We would do well, I think, to learn a little from the ancient world. Hatred of injustice can be a form of virtue. Much as Aquinas wrote of hatred for God, in the face of unjust structures of power, it is at the very least superior to either indifference or disbelief. We need to acknowledge that many forms of hatred can be a positive social force: hatred for work, hatred for wealth, hatred for bureaucracy, hatred for militarism, nationalism, cynicism, and the arrogance of power. And that in many circumstances, this will also mean hatred for individual bosses, tycoons, bureaucrats, generals, and politicians, and a rich feeling of accomplishment when one knows one has earned their hatred. To absolutely exclude hatred from politics, is to rip the fiber out, to deny the main motor of social transformation, ultimately, to reduce it to a flat plane of hopeless cynicism.

It is also to exclude any real possibility for a politics of redemption.

Without the existence of hatred, love is meaningless. It is just insipid idealization: idealization simultaneously of the self, and of the object of one’s devotion. As such it is fundamentally sterile. Real love, the only kind genuinely worthy of the name, is a kind of dialectical overcoming. It only becomes possible at the point where one comes to understand the full reality of one’s beloved, which necessarily, means encountering even those qualities one finds infuriating, loathsome, or detestable. For surely, if you know enough about anyone, you will find something in them that you hate. But it’s only when one encounters that, and decides nonetheless to love them anyway, that we can talk of love as an active, redemptive, and powerful force. And some element of hatred, however small, must always remain there for this to continue to be true. Real love can only be love if it conquerors hatred, but not by annihilating but by containing and transcending it, and not just once, but forever.
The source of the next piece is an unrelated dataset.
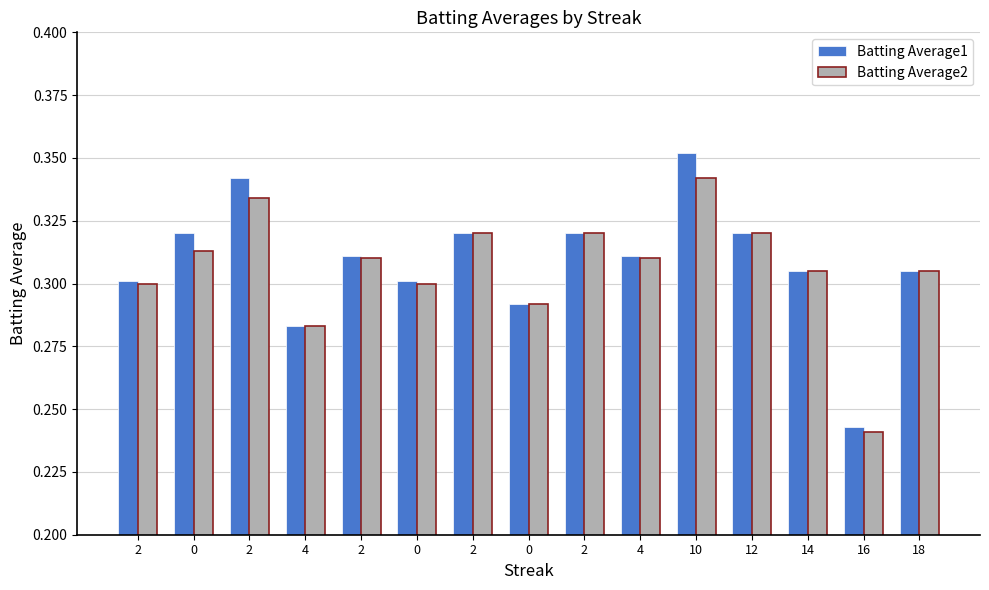

At 0, list the series in order from smallest to largest.

Batting Average2, Batting Average1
I should add that this is not just true of romantic love—it’s equally true within families, friendships, even, if in perhaps more attenuated form, within communities, political associations. There are profound lessons here, I think, for the practice of solidarity, mutual aid, and direct democracy. Traditional communities, we are often told, can come to collective decisions by consensus, or engage in forms of mutual support and cooperation, because they are relatively small, intimate groups with common sensibilities; this would not be possible, supposedly, for larger, impersonal bodies assembled in contemporary metropolises. But anyone who has spent any time in such a small, intimate community knows that they are also riven with deep and abiding hatred. If you think about it, how could it be otherwise? Coming to a public meeting in a village means trying to come to a common decision in a group which contains everyone who has ever insulted one’s mother, seduced one’s spouse or lover, stolen one’s cattle, or made one look ridiculous in front of one’s friends. Yet they are, generally speaking, able to do it anyway. This overcoming of communal hatred is the concrete manifestation of collective love. It is far, far more difficult to achieve than an impersonal decision amongst those who know little about each other, beyond the fact that they are united in opposition to something else. A true geography of revolutionary groups, then, would begin, not imagining groups based on some perfect, idealized solidarity (and then bewailing the fact that they don’t really exist), but rather, by mapping out the lines within which such webs of hatred have been, and continues to be, actively overcome, through practices of solidarity, and across which (justifiable) hatreds cannot be overcome without transforming their fundamental institutional basis—whether those be the organization of workplace, government bureaus, or patriarchal families. Once we stop seeing hatred as something to be ashamed of, it will simply become obvious that even the deepest, most personal, hatreds can be overcome within relations of solidarity—in fact, areovercome, on a daily basis, in any social group that isn’t entire dysfunctional—which, in turn, will make it obvious that once those institutional structures are destroyed, no human being will remain beyond redemption.